(Stored data entries)

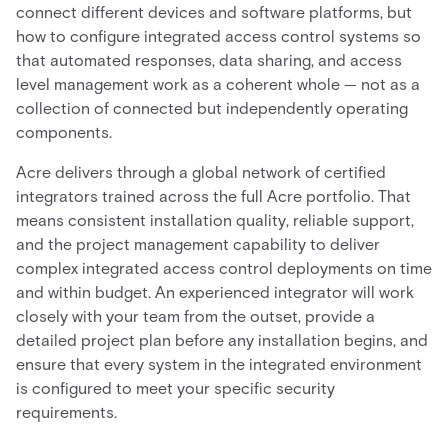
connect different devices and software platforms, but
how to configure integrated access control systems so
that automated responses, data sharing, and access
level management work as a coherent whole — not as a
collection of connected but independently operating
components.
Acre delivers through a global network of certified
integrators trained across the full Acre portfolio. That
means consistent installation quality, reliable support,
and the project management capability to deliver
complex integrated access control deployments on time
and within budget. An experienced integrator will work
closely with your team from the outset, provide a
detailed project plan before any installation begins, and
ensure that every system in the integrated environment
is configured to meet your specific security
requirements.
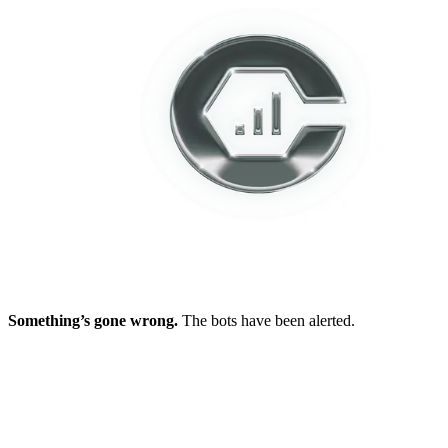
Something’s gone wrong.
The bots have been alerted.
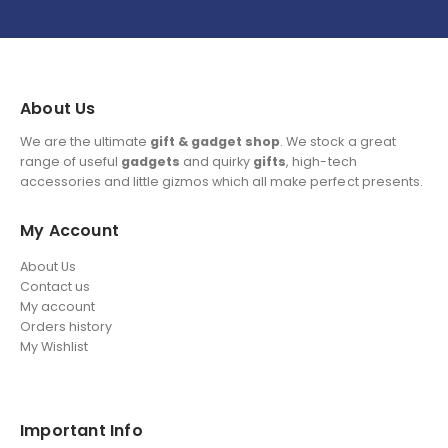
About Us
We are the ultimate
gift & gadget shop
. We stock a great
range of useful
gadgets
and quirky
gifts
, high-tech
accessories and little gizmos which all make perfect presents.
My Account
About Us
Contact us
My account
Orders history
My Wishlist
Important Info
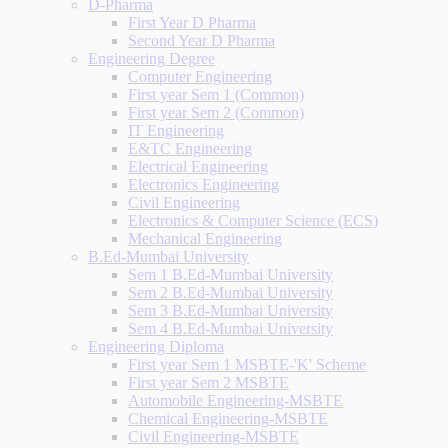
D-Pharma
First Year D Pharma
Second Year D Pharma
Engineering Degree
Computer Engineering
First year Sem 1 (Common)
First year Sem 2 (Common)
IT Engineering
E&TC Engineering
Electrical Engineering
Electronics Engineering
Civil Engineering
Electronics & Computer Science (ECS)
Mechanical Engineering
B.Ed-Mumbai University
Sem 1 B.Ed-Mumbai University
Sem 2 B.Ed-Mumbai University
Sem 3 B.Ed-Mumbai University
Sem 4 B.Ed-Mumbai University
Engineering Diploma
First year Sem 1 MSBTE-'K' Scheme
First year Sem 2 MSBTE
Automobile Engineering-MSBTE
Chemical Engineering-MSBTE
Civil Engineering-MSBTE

--

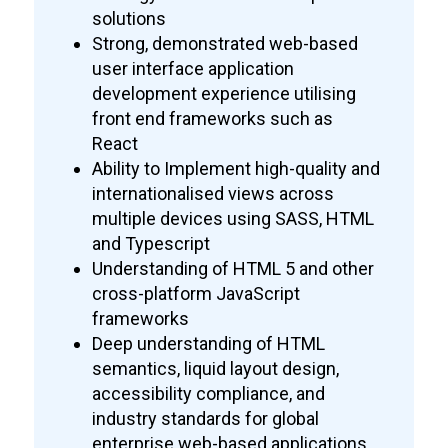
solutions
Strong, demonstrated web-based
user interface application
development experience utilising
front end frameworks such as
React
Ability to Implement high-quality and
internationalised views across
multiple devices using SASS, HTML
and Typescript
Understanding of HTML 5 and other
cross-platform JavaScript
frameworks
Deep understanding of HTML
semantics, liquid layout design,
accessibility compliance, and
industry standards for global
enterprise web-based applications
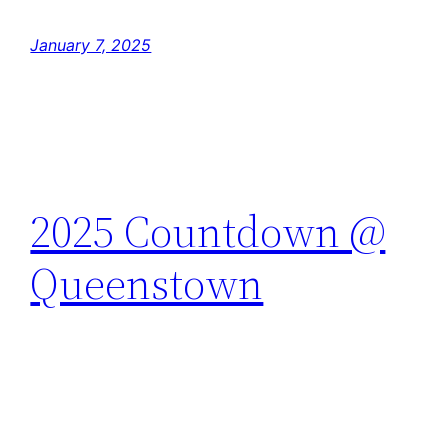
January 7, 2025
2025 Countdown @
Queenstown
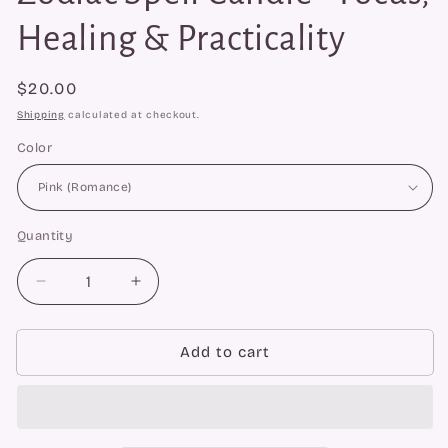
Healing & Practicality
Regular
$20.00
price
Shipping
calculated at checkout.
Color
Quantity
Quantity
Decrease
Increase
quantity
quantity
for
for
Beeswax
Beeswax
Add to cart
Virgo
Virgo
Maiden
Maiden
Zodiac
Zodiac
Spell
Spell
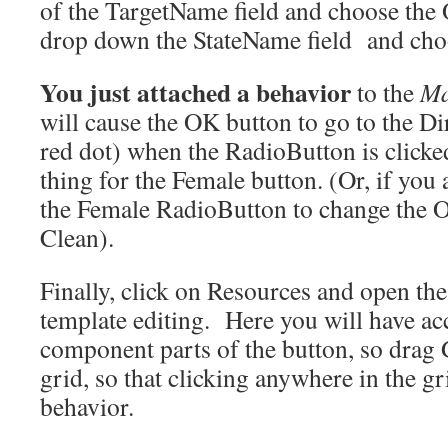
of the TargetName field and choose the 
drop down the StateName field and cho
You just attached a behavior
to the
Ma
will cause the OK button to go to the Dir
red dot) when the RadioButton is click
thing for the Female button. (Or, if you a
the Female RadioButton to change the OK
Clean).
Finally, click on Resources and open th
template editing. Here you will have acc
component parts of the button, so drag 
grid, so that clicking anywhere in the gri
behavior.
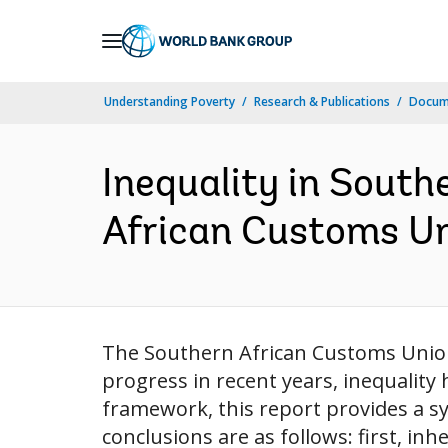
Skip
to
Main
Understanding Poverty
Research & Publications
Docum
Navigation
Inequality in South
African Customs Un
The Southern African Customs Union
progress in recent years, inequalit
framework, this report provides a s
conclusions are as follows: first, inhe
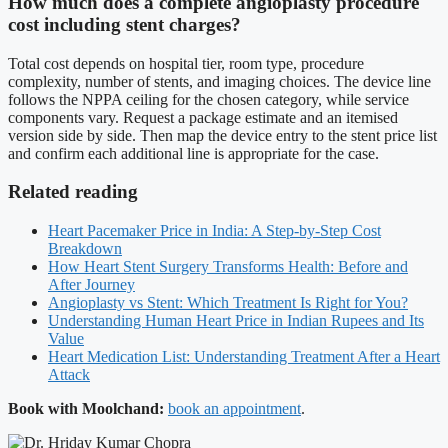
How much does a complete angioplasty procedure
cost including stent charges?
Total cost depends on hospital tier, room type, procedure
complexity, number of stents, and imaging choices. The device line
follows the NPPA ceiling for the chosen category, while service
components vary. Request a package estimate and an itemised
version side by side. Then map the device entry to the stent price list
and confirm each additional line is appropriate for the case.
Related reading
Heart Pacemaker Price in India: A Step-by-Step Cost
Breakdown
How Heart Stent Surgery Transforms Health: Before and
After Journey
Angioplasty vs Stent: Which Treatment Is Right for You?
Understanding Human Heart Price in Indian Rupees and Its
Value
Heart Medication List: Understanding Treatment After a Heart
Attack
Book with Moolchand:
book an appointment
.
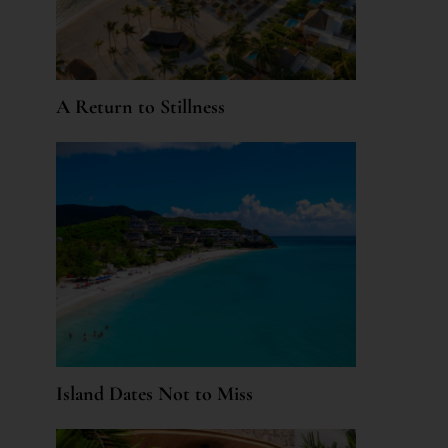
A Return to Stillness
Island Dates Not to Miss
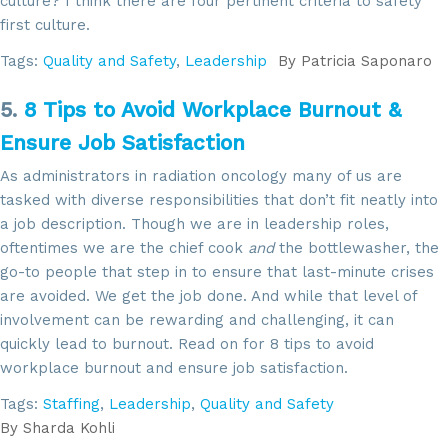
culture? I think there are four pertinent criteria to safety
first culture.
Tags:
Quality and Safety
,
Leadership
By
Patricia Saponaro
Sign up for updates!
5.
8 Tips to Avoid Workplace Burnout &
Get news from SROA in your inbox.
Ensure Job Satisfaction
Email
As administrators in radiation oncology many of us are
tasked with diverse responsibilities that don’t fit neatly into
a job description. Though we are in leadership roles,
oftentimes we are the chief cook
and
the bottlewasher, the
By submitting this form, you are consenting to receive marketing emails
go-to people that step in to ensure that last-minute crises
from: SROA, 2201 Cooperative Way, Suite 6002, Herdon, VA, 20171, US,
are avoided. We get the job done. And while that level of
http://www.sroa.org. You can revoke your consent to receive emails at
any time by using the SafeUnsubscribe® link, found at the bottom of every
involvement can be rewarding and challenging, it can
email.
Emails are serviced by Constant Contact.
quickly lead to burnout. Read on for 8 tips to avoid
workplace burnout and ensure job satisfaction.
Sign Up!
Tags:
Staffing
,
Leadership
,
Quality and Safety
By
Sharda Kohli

→ Work instruction
Return only the stretch above from the line containing "template editing. Here you will have acc" through the line containing "How much does", word for word and without pictures.

→ Task solution
template editing. Here you will have acc
component parts of the button, so drag 
grid, so that clicking anywhere in the gri
behavior.
Skip
to
Main
Understanding Poverty
Research & Publications
Docum
Navigation
Inequality in South
African Customs Un
The Southern African Customs Union
progress in recent years, inequalit
framework, this report provides a s
conclusions are as follows: first, inhe
How much does a complete angioplasty procedure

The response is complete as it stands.